Exercise requirements:
Nothing below is to be printed except the lines between the line holding "Wenn ein Thema" and the line holding "Durch aktive Beteiligung", inclusive, each exactly as it appears.

(Data records begins)

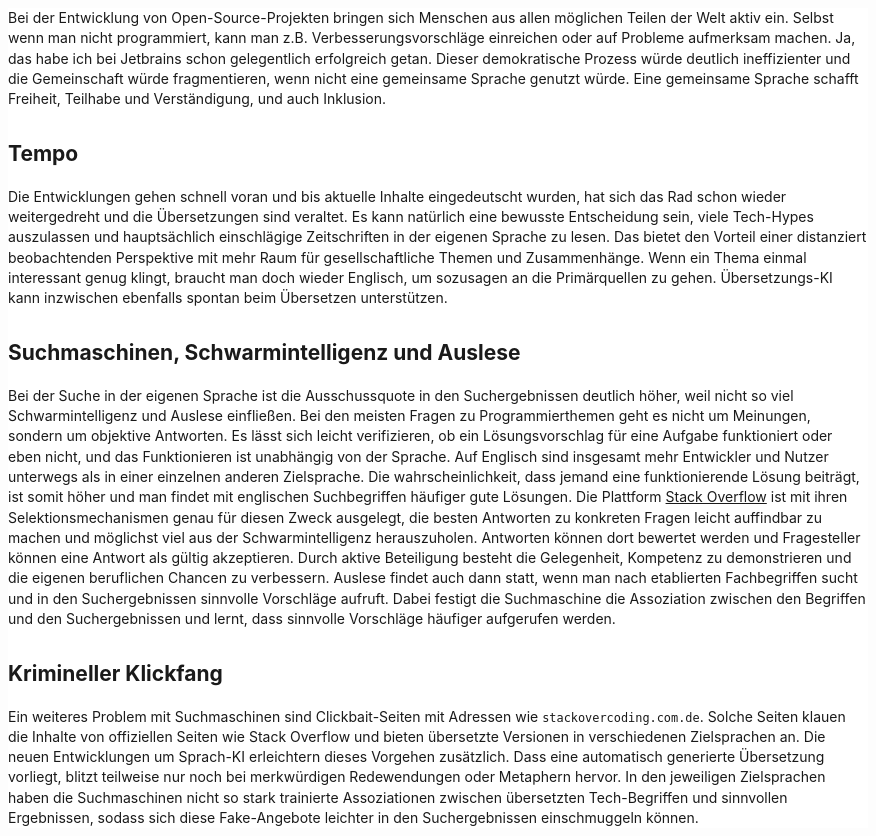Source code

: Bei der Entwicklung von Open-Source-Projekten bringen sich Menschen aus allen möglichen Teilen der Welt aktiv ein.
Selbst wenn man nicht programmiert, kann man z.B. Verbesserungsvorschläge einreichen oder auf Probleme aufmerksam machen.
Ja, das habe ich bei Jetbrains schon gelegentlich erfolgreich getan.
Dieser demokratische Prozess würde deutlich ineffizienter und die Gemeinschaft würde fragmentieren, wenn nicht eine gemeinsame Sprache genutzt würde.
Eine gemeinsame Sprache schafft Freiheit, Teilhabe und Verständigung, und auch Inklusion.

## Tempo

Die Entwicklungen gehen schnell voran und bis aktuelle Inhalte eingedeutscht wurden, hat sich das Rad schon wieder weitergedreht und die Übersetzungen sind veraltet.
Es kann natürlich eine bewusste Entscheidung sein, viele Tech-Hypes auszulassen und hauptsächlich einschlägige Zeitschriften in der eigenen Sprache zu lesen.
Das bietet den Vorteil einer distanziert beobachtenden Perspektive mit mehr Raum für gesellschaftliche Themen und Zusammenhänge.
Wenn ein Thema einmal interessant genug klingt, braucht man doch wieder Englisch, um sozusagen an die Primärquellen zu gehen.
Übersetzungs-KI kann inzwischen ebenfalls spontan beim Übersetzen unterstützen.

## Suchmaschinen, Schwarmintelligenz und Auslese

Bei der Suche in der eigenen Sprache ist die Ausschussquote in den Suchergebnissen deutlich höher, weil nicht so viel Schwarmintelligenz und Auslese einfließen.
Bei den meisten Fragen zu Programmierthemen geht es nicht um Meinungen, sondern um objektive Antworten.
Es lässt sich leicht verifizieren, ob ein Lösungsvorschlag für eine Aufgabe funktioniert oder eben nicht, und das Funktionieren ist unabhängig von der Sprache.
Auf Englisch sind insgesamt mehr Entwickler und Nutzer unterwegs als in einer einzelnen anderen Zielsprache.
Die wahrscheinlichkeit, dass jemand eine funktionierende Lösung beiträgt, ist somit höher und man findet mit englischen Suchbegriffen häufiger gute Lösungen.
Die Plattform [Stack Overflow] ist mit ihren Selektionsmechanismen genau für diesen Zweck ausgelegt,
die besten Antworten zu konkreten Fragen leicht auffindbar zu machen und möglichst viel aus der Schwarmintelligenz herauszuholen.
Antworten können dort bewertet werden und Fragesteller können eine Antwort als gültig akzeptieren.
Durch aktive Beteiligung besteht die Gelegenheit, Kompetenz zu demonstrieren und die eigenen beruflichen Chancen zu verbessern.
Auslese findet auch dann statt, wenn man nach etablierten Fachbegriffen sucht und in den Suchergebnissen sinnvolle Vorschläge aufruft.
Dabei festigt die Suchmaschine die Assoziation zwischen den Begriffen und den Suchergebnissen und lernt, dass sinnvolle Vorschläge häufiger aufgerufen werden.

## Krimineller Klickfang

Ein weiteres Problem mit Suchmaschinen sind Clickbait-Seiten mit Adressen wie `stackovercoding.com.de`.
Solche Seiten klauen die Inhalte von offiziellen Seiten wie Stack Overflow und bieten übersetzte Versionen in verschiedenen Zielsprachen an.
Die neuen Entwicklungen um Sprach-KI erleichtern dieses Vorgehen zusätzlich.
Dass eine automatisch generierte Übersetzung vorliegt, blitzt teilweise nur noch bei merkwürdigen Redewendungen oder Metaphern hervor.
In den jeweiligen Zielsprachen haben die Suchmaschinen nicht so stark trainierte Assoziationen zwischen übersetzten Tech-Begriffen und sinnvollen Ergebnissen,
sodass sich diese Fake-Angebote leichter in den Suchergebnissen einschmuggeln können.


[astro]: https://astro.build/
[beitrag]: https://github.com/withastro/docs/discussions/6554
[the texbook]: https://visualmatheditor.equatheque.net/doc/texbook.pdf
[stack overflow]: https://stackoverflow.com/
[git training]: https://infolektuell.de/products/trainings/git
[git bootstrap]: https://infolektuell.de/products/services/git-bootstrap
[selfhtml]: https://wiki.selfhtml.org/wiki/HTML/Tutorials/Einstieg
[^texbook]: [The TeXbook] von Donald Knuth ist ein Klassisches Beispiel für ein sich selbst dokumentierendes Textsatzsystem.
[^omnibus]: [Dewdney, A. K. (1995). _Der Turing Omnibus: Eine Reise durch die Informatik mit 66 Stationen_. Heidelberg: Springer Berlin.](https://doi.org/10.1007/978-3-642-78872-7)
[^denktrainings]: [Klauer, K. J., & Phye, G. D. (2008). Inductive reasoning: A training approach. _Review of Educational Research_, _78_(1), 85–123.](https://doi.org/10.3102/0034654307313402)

(Data records ends)

Written response:
Wenn ein Thema einmal interessant genug klingt, braucht man doch wieder Englisch, um sozusagen an die Primärquellen zu gehen.
Übersetzungs-KI kann inzwischen ebenfalls spontan beim Übersetzen unterstützen.

## Suchmaschinen, Schwarmintelligenz und Auslese

Bei der Suche in der eigenen Sprache ist die Ausschussquote in den Suchergebnissen deutlich höher, weil nicht so viel Schwarmintelligenz und Auslese einfließen.
Bei den meisten Fragen zu Programmierthemen geht es nicht um Meinungen, sondern um objektive Antworten.
Es lässt sich leicht verifizieren, ob ein Lösungsvorschlag für eine Aufgabe funktioniert oder eben nicht, und das Funktionieren ist unabhängig von der Sprache.
Auf Englisch sind insgesamt mehr Entwickler und Nutzer unterwegs als in einer einzelnen anderen Zielsprache.
Die wahrscheinlichkeit, dass jemand eine funktionierende Lösung beiträgt, ist somit höher und man findet mit englischen Suchbegriffen häufiger gute Lösungen.
Die Plattform [Stack Overflow] ist mit ihren Selektionsmechanismen genau für diesen Zweck ausgelegt,
die besten Antworten zu konkreten Fragen leicht auffindbar zu machen und möglichst viel aus der Schwarmintelligenz herauszuholen.
Antworten können dort bewertet werden und Fragesteller können eine Antwort als gültig akzeptieren.
Durch aktive Beteiligung besteht die Gelegenheit, Kompetenz zu demonstrieren und die eigenen beruflichen Chancen zu verbessern.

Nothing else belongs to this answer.